Aşağıdaki Birand'a yazılan mektupta, “Manzaraya bir baksanıza…” cümlesinin hemen ardından sıralanan taraflar kimlerdir? Hepsini metindeki adlarıyla yazın.

== Sayfa Alıntısı ==
- - -

Sayın Mehmet Ali Birand
Posta Gazetesi Yazarı
İstanbul 29 Mayıs 2009
Sayın BİRAND;
29 Mayıs 2009 tarihli ve “Hem öldürüp, hem de barış arayamazsın!” başlığını taşıyan yazınızı okudum. Yazınızın bir bölümünde, şu ifadeleri kullanmışsınız:
“Devlet hariç herkes bir öneride bulunuyor Kürt sorunuyla ilgilisi gelişmeleri izlerken, hep bu senaryolar aklıma geliyor. Devletin seyirci kaldığı ve yerinden kıpırdamak dahi istemediği bir ortamda -ki, bu tehlike giderek yaygınlaşıyor- göreceksiniz orasından burasında parmak sokanların sayısı artacaktır. Akıl verme adına demeçler yaygınlaşacak, Konferanslar düzenlenecek ve bir gün kendimizi her kafadan başka bir sesin çıktığı bir Uluslararası ortamda bulabileceğiz. Cumhurbaşkanı Gül’ ün uyarısının temelinde işte bu gerçekler yatıyor. Bazı işler uzatılır, gereken adımlar siyasi cesaretsizlik nedeniyle atılamazsa, Uluslararası aktörler hemen ortaya çıkar. Manzaraya bir baksanıza… DTP lideri Ahmet Türk, bir şeyler yapılması gerektiğine dikkat çekiyor. Cumhurbaşkanı sık, sık uyarıda bulunuyor. Asker de olaya farklı yaklaşıyor. Kandil’den mesaj üstüne mesaj geliyor. Günlük hayatımızı etkileyen bu sorunu biz böylesine ortada mı bırakacağız? Kandil’e mi bırakacağız? Yine yazımın başına dönüyorum. Eğer bir sorunu görmezden gelirsek, o sorun ortadan kalkarmış gibi bir alışkanlığımız var. Tam tersine, işin ucunu sıkı tutmazsak, başka tuzaklara düşeriz. Olayın Uluslararası foruma taşınması en çok bizlere zarar verdirir.”

- - -

== Gösterilen Bilgiler ==

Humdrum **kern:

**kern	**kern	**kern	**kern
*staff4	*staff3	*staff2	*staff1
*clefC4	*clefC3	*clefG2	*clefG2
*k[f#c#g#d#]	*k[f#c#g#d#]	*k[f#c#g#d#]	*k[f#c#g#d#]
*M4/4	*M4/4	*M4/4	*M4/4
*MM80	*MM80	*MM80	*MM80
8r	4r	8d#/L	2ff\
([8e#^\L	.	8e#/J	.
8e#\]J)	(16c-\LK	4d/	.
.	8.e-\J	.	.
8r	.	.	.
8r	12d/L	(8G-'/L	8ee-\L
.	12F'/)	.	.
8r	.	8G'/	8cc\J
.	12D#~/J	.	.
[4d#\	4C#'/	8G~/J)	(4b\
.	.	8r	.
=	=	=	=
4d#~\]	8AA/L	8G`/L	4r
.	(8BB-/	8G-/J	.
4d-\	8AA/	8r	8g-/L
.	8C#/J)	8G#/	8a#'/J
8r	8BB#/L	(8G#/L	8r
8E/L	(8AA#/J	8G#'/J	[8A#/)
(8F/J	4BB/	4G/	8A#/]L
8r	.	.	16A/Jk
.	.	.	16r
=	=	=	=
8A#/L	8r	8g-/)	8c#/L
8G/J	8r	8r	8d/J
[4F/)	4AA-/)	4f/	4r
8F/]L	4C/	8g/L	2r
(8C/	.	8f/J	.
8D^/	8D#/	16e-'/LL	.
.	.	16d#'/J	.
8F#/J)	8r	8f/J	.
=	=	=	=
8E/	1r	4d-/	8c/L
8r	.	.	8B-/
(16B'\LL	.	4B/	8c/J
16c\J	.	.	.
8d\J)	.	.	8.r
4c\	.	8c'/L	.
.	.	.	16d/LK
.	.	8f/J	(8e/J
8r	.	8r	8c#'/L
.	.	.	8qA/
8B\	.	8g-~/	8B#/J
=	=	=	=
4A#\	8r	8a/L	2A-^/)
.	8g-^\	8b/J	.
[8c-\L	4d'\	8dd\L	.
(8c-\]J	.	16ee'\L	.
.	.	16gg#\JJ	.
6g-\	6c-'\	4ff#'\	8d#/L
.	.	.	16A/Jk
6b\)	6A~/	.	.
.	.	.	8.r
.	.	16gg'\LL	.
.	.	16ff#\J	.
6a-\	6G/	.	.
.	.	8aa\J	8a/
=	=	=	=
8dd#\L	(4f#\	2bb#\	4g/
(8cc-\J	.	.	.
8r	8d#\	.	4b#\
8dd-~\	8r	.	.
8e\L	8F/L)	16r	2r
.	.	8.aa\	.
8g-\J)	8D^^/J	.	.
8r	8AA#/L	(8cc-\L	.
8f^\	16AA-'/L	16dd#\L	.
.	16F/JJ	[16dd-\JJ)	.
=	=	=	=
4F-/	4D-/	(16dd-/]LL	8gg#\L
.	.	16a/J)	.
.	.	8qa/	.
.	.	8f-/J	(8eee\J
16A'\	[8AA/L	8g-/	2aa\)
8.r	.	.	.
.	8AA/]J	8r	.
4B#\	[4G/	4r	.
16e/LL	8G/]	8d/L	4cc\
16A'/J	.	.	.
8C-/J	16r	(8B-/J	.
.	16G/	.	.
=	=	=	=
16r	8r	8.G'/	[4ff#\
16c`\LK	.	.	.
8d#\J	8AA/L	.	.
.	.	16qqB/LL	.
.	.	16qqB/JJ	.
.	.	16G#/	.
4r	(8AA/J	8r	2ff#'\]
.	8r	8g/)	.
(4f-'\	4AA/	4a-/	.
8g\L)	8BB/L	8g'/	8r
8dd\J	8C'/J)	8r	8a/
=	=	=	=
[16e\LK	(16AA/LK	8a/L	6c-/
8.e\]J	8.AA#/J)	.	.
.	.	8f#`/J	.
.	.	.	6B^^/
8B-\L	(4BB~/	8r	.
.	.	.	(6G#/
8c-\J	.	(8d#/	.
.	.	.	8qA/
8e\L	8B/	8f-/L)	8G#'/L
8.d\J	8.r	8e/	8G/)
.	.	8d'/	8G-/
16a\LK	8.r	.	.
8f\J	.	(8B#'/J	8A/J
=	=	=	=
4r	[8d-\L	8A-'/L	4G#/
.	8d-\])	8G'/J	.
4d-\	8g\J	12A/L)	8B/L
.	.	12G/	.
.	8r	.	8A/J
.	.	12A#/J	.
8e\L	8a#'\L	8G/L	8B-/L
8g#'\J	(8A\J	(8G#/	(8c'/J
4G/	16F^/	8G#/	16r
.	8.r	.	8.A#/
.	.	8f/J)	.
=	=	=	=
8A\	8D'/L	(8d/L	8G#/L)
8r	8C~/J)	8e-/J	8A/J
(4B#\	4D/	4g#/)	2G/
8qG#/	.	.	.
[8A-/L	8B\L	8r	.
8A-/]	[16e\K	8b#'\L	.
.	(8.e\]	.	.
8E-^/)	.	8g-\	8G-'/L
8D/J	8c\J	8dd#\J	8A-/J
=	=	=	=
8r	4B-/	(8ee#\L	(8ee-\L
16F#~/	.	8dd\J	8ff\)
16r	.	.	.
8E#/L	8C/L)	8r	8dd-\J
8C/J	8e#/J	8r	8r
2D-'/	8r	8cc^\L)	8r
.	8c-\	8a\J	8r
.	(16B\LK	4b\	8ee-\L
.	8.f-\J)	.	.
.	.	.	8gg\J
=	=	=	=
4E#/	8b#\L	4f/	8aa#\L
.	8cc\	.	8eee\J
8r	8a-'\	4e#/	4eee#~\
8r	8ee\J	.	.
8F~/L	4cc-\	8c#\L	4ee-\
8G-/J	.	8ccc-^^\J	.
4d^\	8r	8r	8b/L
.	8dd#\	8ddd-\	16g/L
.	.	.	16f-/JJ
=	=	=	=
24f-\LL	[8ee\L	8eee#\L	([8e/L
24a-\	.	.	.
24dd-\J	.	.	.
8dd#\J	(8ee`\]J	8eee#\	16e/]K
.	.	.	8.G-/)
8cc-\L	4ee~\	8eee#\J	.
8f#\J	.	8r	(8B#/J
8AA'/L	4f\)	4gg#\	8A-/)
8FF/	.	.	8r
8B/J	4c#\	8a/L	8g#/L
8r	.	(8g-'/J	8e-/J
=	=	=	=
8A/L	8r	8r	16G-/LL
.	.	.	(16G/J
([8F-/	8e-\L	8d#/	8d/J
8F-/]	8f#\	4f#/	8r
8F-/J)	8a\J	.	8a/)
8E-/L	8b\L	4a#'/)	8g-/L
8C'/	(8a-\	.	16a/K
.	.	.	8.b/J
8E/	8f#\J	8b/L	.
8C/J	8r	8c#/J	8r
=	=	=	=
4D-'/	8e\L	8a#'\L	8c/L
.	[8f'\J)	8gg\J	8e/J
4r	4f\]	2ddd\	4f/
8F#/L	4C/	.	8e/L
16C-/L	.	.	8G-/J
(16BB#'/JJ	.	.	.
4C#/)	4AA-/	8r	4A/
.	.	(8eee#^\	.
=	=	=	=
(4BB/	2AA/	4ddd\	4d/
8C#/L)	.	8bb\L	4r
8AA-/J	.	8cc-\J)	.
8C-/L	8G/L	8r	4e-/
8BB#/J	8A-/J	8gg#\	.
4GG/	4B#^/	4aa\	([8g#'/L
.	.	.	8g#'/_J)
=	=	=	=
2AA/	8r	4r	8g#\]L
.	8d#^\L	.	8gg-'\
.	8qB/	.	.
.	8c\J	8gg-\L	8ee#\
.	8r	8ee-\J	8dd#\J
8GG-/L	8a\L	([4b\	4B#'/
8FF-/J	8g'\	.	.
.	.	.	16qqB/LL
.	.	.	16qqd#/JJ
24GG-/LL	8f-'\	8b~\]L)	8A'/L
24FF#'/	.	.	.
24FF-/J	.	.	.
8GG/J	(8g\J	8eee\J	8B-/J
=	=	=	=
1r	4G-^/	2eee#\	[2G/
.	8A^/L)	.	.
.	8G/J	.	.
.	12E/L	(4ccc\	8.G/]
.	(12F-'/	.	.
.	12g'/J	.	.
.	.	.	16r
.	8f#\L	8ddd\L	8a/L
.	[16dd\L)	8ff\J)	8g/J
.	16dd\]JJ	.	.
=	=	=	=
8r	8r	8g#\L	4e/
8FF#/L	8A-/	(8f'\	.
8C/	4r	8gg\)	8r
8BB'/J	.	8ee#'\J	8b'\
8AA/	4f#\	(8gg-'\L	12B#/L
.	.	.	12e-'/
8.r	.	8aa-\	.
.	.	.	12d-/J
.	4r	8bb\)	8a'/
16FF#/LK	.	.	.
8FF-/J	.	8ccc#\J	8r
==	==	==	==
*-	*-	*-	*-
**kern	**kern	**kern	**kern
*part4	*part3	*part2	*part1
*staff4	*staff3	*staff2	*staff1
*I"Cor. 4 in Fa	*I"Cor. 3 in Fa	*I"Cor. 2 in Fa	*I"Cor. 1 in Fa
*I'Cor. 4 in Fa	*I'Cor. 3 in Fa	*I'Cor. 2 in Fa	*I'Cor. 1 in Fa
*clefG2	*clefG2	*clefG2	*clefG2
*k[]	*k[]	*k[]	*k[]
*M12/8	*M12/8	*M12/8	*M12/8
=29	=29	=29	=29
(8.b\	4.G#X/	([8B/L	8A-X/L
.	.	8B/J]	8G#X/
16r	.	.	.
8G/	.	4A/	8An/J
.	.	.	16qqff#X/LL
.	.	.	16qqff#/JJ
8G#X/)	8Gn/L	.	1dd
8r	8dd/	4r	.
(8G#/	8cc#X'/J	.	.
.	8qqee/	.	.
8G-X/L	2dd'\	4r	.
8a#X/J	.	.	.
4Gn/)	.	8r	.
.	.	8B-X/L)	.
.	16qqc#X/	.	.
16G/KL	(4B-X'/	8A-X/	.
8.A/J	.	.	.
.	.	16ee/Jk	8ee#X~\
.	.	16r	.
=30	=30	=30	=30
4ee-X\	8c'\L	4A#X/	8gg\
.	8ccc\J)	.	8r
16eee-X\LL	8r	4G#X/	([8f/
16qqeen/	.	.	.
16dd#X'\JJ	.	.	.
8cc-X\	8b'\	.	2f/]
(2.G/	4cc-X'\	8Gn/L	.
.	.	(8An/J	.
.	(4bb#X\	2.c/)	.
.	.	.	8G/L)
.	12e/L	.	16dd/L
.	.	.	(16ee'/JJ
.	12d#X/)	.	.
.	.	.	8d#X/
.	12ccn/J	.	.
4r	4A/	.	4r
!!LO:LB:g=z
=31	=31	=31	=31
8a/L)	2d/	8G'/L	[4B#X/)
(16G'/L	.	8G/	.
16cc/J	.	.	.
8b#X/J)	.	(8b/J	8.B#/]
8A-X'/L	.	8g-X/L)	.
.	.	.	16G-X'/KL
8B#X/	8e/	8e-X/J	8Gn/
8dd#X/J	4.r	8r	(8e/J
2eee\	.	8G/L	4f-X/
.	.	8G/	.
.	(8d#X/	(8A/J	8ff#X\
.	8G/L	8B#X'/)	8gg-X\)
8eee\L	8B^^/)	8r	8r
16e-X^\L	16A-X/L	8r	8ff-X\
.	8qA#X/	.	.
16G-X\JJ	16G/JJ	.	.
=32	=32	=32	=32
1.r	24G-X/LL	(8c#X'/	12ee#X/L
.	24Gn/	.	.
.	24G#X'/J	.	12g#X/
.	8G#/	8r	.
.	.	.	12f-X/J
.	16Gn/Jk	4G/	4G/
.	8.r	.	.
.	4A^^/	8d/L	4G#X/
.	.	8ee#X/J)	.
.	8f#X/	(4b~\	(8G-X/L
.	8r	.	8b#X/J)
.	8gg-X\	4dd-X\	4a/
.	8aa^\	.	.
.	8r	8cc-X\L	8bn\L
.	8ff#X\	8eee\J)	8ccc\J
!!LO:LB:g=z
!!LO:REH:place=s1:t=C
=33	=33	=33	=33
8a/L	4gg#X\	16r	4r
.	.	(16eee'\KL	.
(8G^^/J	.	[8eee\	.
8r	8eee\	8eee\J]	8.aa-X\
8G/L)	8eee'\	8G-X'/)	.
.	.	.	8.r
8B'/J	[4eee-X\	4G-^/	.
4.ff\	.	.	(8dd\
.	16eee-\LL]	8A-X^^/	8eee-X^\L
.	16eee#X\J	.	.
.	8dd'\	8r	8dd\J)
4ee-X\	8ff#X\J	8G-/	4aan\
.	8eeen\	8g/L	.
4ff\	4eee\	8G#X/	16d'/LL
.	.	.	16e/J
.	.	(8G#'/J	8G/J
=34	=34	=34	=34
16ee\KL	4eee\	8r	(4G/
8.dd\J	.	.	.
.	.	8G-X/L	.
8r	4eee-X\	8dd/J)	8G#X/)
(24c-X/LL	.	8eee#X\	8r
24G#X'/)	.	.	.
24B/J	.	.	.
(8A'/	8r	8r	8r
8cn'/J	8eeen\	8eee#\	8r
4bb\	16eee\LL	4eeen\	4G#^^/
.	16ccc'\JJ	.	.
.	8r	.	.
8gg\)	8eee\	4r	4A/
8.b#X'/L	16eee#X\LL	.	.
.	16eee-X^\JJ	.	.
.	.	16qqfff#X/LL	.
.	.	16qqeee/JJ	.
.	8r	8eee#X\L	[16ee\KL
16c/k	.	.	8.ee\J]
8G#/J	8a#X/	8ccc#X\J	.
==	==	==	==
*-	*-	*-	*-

- - -

== Görevin Çözümü ==
DTP lideri Ahmet Türk, Cumhurbaşkanı, Asker, Kandil